BRIEF -
Can you copy every line of the data below word for word, leaving out the pictures?

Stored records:
--- Begin ---
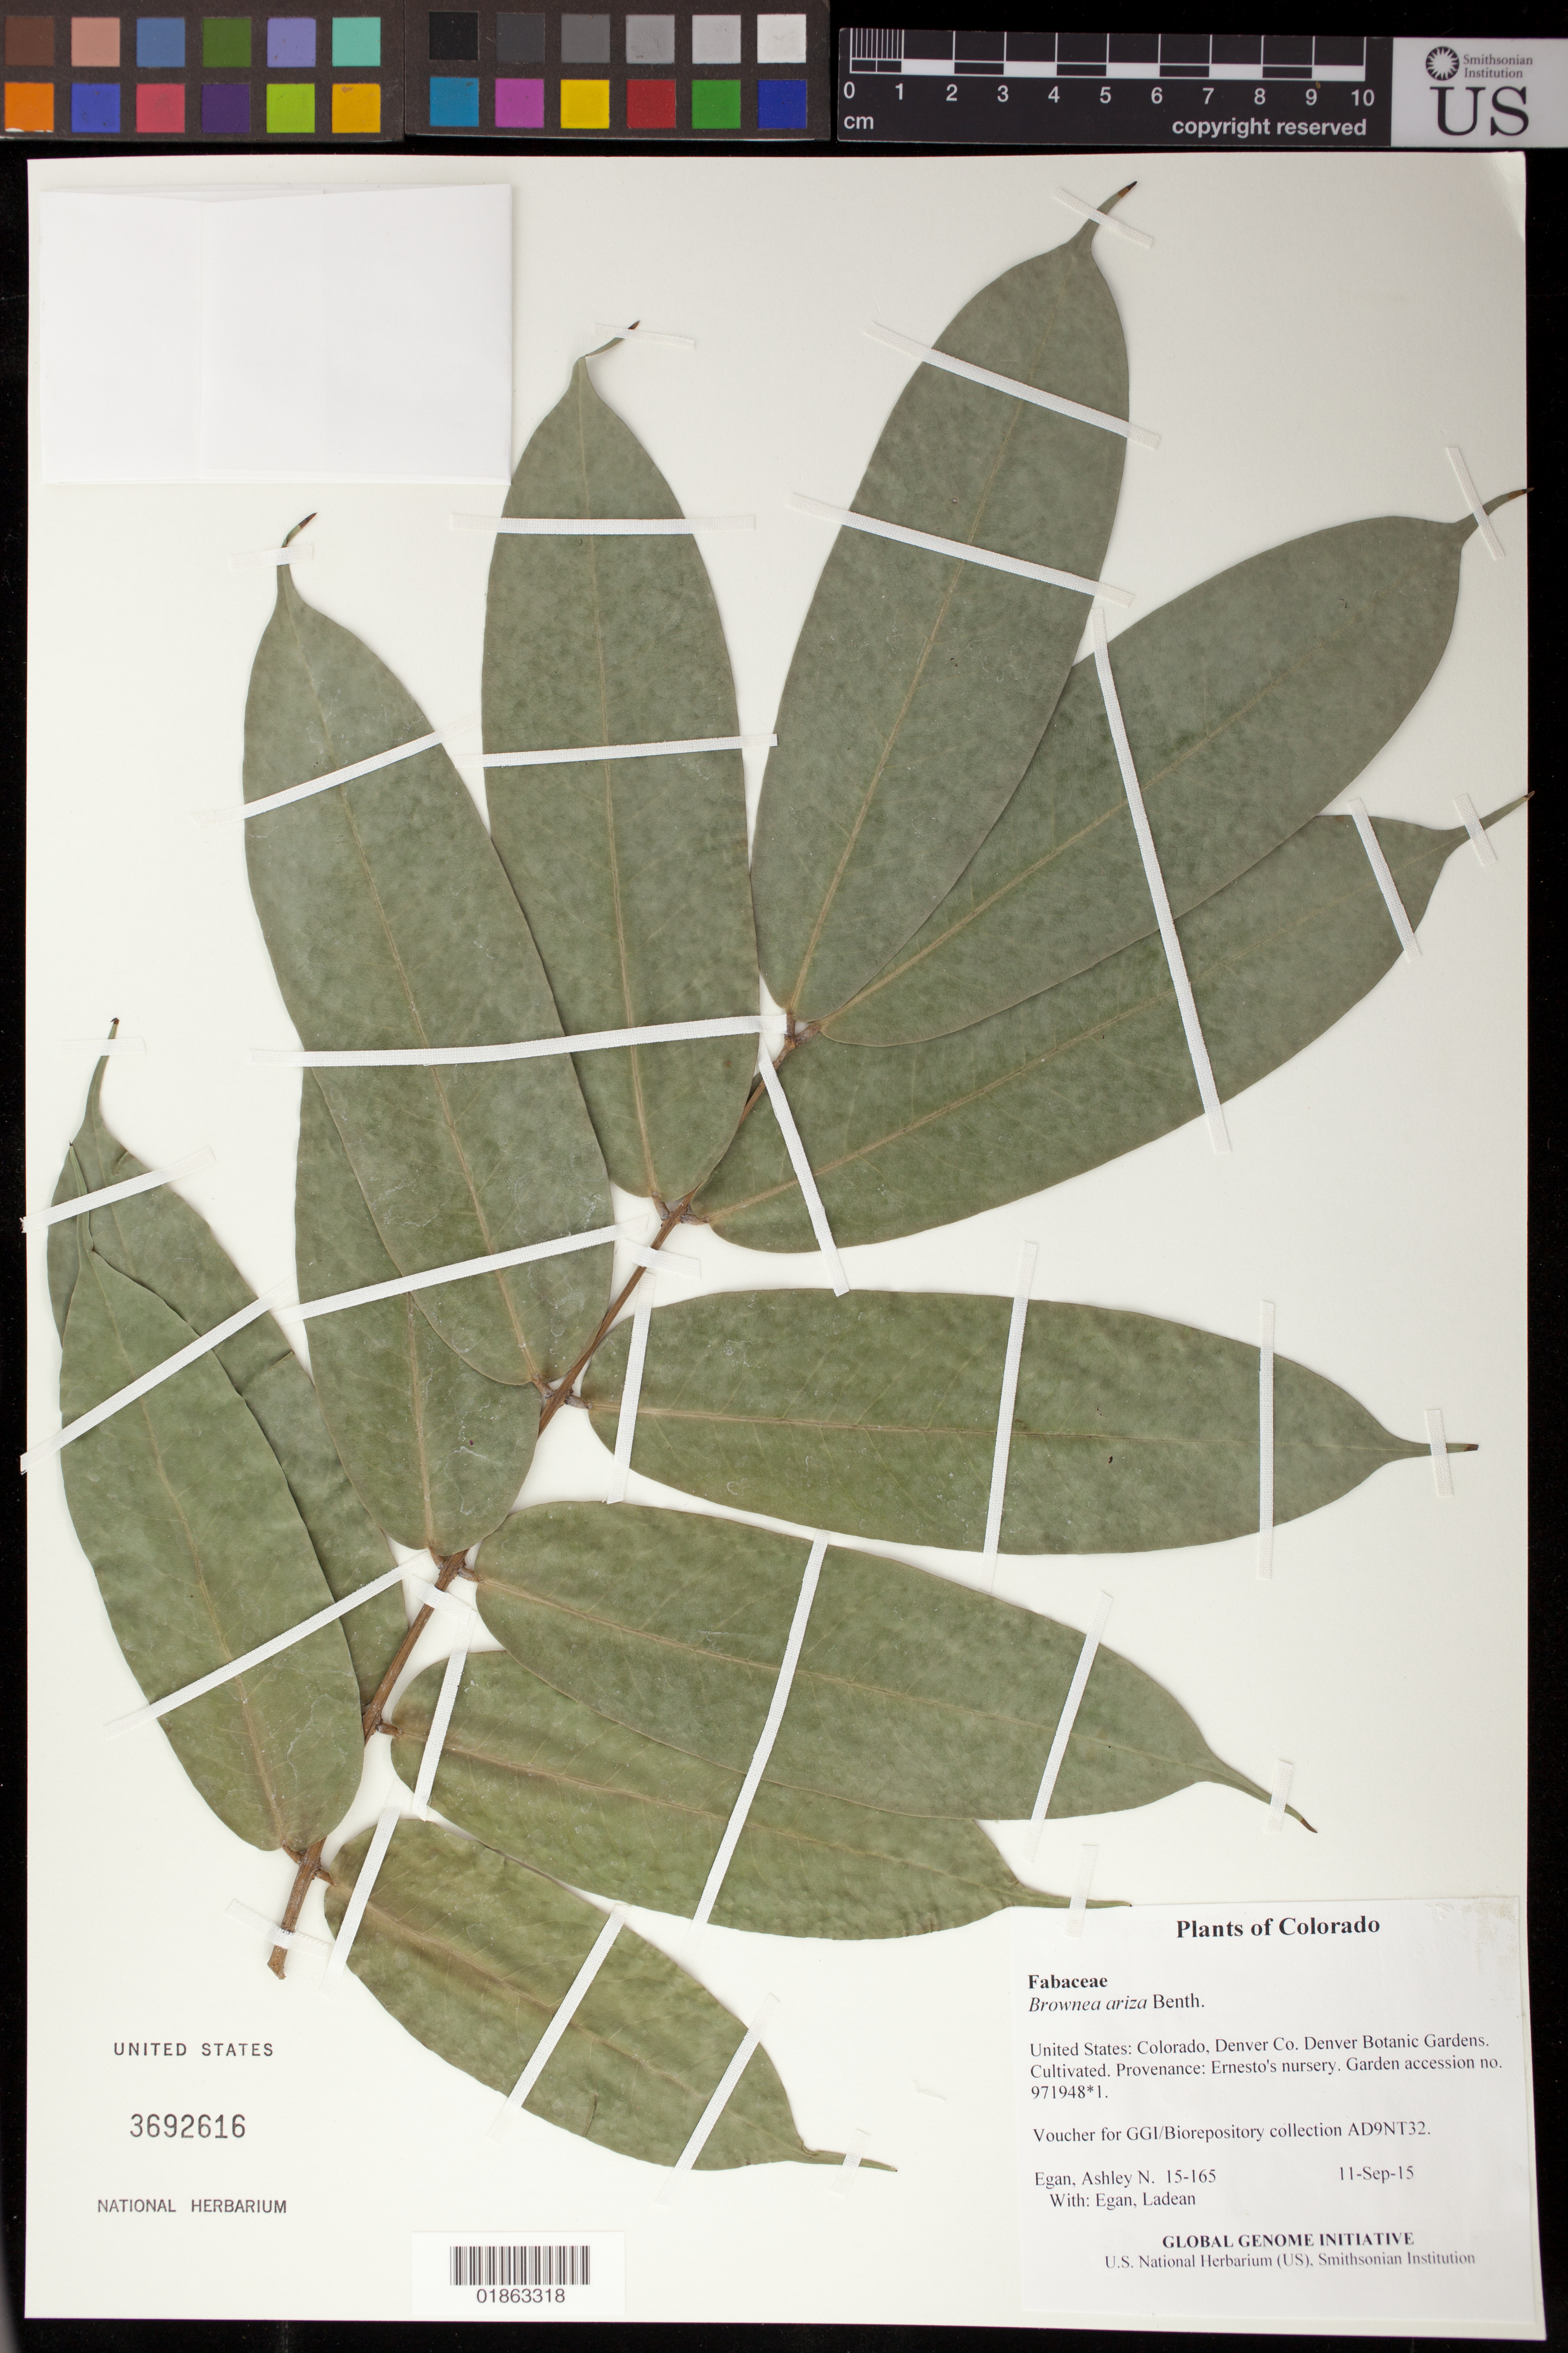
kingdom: Plantae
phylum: Tracheophyta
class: Magnoliopsida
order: Fabales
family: Fabaceae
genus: Brownea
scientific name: Brownea ariza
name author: Benth.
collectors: A. N. Egan & L. Egan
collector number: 15-165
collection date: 2015-09-11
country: United States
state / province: Colorado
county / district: Denver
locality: Denver Botanic Gardens. Cultivated. Provenance: Ernesto's nursery. Garden accession no. 971948.1.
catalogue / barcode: US 3692616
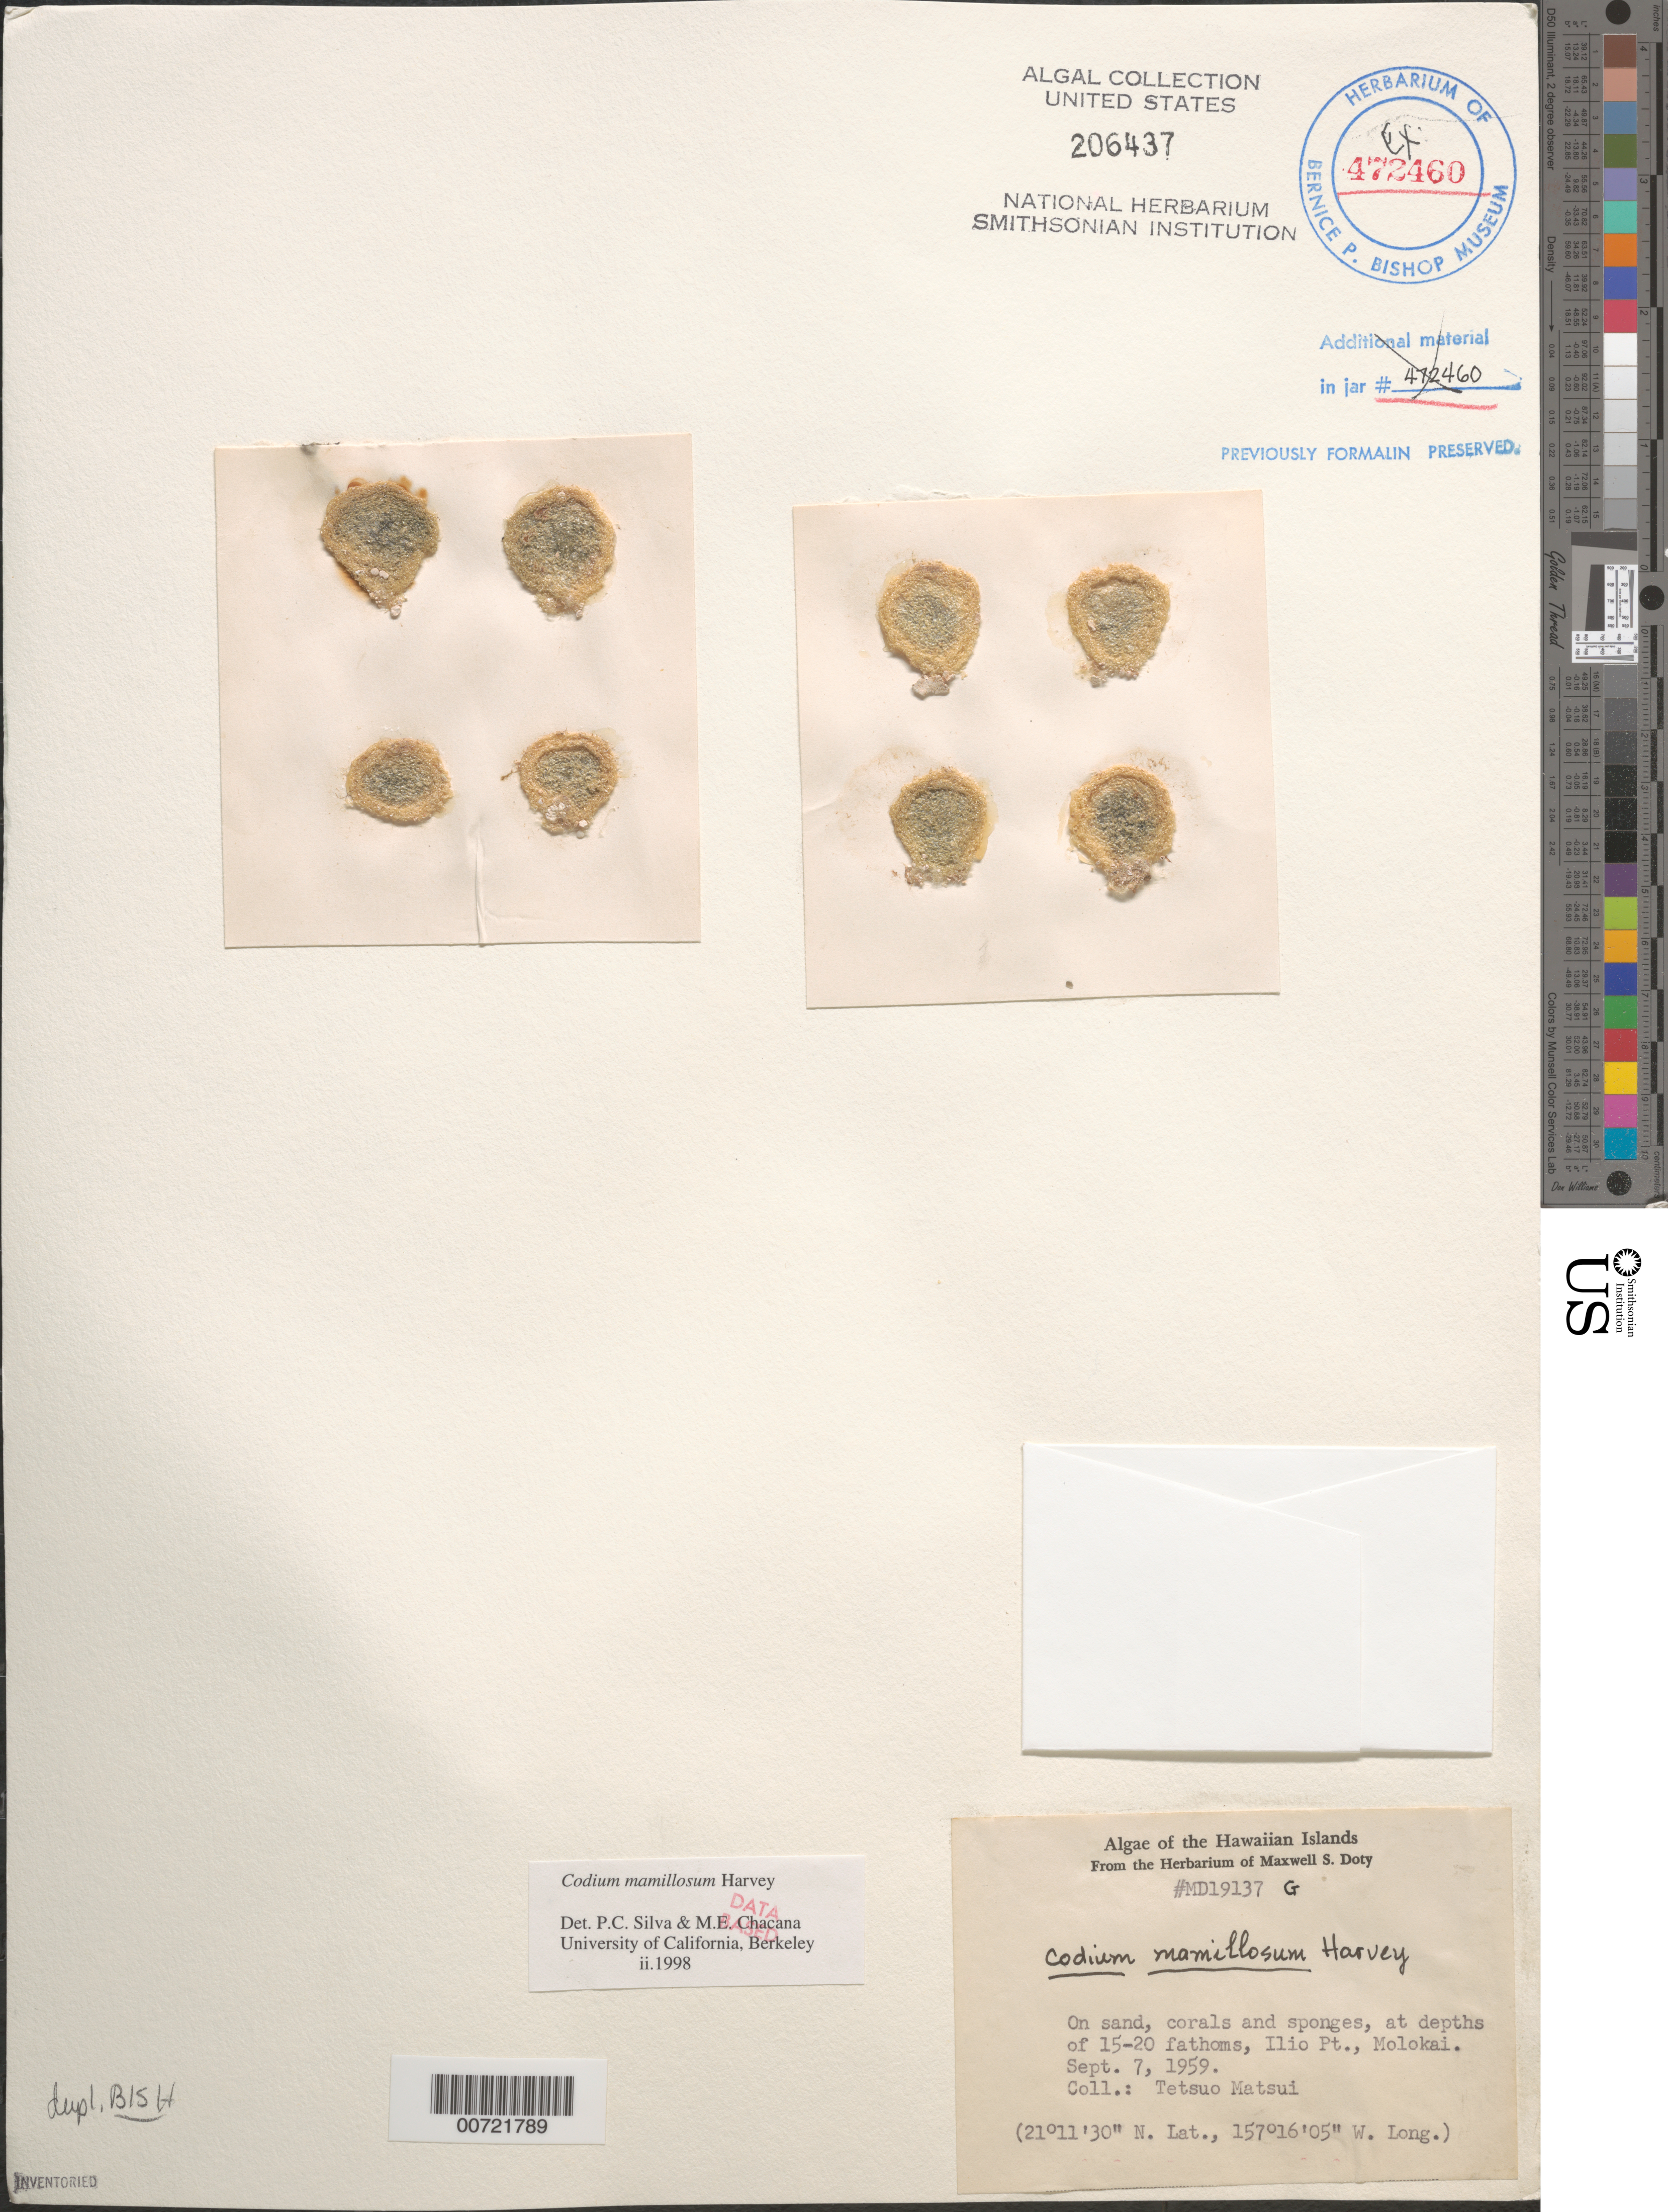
--- End ---
ANSWER -
kingdom: Plantae
phylum: Tracheophyta
class: Magnoliopsida
order: Fabales
family: Fabaceae
genus: Brownea
scientific name: Brownea ariza
name author: Benth.
collectors: A. N. Egan & L. Egan
collector number: 15-165
collection date: 2015-09-11
country: United States
state / province: Colorado
county / district: Denver
locality: Denver Botanic Gardens. Cultivated. Provenance: Ernesto's nursery. Garden accession no. 971948.1.
catalogue / barcode: US 3692616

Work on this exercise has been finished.